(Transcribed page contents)
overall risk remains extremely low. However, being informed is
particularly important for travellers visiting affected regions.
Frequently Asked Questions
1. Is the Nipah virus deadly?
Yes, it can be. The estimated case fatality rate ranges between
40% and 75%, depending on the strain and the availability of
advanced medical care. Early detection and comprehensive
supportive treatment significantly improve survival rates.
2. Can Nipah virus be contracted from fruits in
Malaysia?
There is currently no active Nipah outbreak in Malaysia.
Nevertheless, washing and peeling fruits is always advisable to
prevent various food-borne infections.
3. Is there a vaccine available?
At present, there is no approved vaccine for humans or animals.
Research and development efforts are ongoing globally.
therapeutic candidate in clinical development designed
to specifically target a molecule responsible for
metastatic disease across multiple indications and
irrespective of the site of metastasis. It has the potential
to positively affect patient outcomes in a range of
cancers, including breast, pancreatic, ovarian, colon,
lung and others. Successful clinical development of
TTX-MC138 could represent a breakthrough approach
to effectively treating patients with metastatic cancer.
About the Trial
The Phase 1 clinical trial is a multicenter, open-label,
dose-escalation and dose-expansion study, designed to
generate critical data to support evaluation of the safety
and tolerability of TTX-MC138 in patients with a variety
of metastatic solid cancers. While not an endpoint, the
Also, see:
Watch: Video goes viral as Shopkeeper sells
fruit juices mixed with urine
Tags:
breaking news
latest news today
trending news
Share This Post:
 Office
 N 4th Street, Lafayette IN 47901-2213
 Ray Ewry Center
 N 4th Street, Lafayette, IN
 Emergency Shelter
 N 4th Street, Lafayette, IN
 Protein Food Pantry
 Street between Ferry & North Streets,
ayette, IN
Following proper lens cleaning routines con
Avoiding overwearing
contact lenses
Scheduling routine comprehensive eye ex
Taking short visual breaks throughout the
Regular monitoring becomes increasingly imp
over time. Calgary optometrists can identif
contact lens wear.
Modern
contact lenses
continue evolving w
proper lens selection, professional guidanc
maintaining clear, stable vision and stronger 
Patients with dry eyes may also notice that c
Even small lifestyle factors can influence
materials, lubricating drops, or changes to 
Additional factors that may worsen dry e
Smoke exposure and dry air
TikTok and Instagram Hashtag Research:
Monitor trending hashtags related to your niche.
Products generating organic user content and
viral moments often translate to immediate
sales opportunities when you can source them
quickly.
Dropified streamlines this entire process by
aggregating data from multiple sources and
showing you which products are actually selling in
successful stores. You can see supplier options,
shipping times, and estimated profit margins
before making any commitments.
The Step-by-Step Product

==

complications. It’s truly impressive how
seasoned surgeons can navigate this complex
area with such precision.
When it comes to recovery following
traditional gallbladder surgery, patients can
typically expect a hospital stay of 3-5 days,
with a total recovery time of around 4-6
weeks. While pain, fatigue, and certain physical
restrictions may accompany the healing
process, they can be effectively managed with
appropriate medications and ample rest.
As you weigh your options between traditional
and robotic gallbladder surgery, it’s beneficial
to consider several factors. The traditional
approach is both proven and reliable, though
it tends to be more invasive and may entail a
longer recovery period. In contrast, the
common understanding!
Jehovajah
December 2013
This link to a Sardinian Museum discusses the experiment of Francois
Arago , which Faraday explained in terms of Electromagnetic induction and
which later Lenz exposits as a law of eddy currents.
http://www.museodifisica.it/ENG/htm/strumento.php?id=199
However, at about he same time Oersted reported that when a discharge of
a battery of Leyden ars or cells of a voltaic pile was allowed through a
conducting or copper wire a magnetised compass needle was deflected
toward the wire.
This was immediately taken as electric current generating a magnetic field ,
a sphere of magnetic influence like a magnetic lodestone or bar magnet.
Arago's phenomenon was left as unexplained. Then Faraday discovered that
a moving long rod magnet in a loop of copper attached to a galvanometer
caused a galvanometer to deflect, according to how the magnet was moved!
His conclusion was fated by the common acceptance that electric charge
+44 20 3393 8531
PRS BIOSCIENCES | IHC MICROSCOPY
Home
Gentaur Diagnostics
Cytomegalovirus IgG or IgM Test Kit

...

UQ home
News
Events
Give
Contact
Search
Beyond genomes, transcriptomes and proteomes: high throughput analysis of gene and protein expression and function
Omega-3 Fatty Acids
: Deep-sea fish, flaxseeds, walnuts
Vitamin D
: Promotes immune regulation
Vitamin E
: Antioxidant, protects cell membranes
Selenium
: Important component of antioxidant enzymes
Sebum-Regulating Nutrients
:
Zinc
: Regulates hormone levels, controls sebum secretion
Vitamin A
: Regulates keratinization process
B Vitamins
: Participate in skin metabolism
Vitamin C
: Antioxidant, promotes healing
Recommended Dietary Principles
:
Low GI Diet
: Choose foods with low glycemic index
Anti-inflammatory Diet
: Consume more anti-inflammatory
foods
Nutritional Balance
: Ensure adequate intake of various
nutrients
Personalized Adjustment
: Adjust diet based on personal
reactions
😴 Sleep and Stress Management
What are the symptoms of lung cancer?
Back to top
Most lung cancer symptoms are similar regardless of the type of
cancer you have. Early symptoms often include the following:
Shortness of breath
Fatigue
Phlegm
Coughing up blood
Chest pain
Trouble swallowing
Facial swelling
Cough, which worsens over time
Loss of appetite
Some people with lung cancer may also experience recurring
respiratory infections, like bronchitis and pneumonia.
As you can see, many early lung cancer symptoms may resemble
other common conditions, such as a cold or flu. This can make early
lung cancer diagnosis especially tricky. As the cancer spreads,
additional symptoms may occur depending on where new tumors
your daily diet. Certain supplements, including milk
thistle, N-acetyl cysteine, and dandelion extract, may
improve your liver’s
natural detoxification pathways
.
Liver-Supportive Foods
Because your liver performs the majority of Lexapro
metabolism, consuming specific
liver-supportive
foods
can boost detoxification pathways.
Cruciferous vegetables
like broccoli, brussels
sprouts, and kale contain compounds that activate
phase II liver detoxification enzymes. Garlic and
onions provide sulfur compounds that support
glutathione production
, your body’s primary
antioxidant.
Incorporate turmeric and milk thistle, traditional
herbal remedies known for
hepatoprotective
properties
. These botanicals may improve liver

Problem details - Copy the stretch of the records above that runs from the line with "overall risk remains" through the line with "Yes, it can". Both end lines belong in the copy, and nothing else does.

Solution to the exercise -
overall risk remains extremely low. However, being informed is
particularly important for travellers visiting affected regions.
Frequently Asked Questions
1. Is the Nipah virus deadly?
Yes, it can be. The estimated case fatality rate ranges between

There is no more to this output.